- **GIVEN PASSAGE**:
---

I broke up with my old blog (and its identity) years ago and never looked back. I experienced growth far beyond that identity (even if there are still many who refuse to believe that a person can change — family included). There was an inherent shame that was soon evident, attaching my online persona to that of Real Life Me, which affected me deeply both personally and, I honestly think, professionally, despite my feelings of pride at the time. People made me feel really, really bad about who I was. So I did a lot of soul-searching and friend searching and acceptance searching — in a lot of bad ways. For a lot of years. But it took a lot of digging in to uncover what was truly going to make me happy (was I not happy?). Make me even a better person (was I really that terrible or that different from any other single 20-something person?). In any event, that type of lifestyle was sure to run its course, and it did, and I have evolved. And I’ve moved on.

What took the longest was my self-worth. That I was worthy of praise and accomplishment and, most of all, love. That’s a ridiculous thing to admit, right? But man… I felt so damned and worthless for a huge bulk of my early adulthood. And it was all online. Exposed. Shamed.

---

- **ENTRIES PROVIDED**:
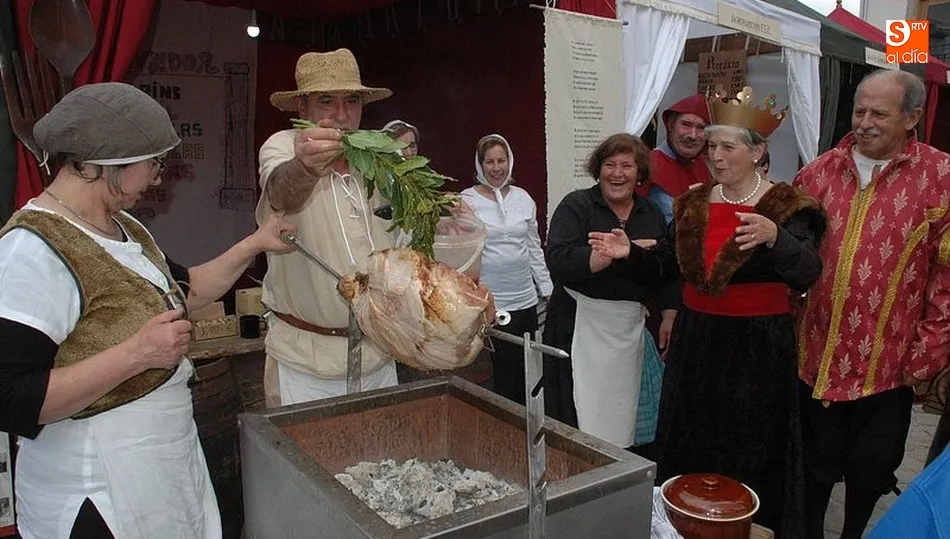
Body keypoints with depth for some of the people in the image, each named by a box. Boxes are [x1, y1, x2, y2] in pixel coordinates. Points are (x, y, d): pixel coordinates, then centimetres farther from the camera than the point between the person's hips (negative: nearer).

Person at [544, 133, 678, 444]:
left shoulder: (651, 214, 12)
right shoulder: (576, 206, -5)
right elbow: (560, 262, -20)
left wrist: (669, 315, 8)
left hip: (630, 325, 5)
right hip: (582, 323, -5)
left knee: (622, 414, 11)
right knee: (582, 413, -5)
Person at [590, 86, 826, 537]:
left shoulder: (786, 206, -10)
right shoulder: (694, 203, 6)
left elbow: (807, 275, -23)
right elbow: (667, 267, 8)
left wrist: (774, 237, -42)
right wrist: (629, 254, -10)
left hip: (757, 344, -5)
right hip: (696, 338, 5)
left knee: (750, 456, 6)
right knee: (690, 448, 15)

---

- **ABOUT THIS EXERCISE**:
In the passage about leaving an old blog behind, what does the writer say took the longest?

- **RESPONSE AREA**:
The writer's self-worth took the longest.